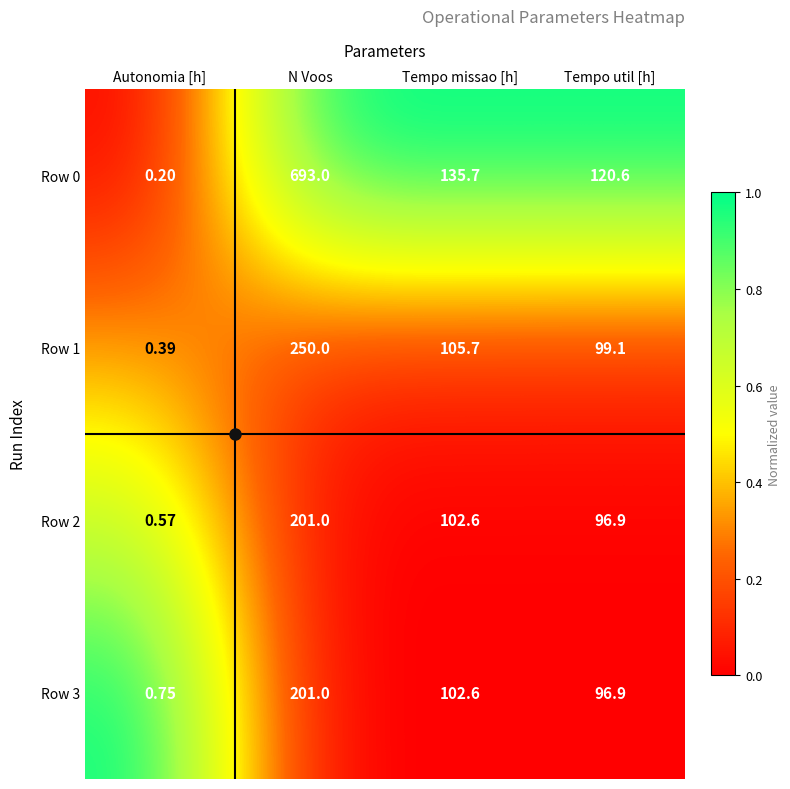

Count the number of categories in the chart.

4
--
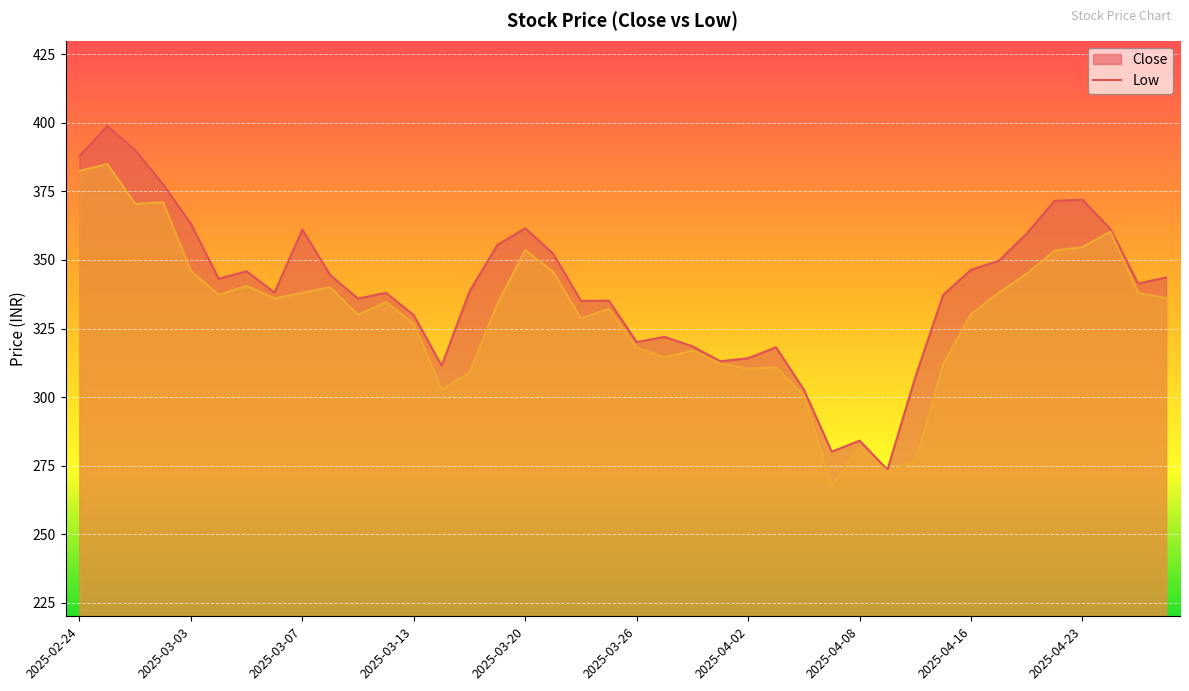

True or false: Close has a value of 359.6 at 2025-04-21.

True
* * *
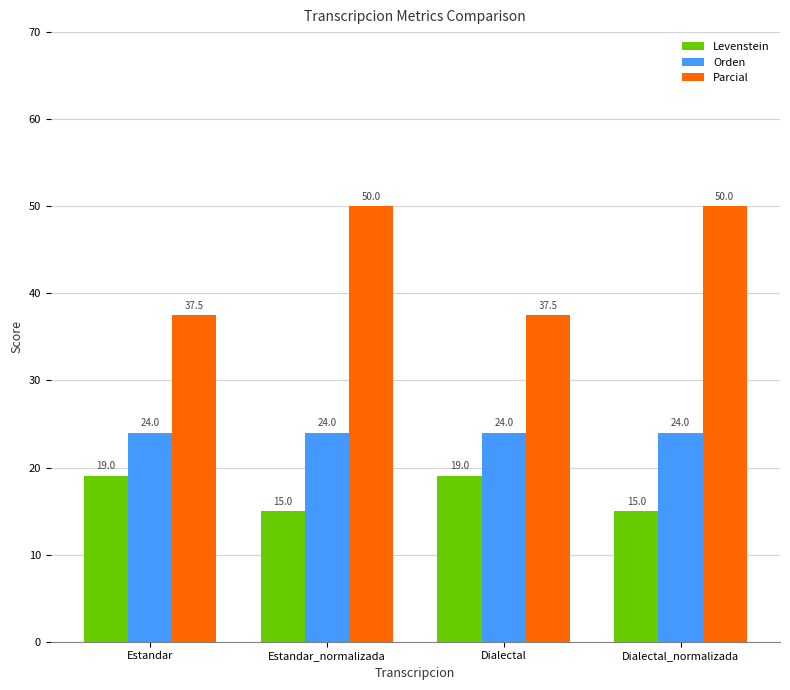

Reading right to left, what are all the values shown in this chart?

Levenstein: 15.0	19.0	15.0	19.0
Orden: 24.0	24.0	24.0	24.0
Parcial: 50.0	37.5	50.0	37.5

:: Work order ::
Identify every line above that contains the string "True", and copy each such line in full.

:: Output ::
True or false: Close has a value of 359.6 at 2025-04-21.
True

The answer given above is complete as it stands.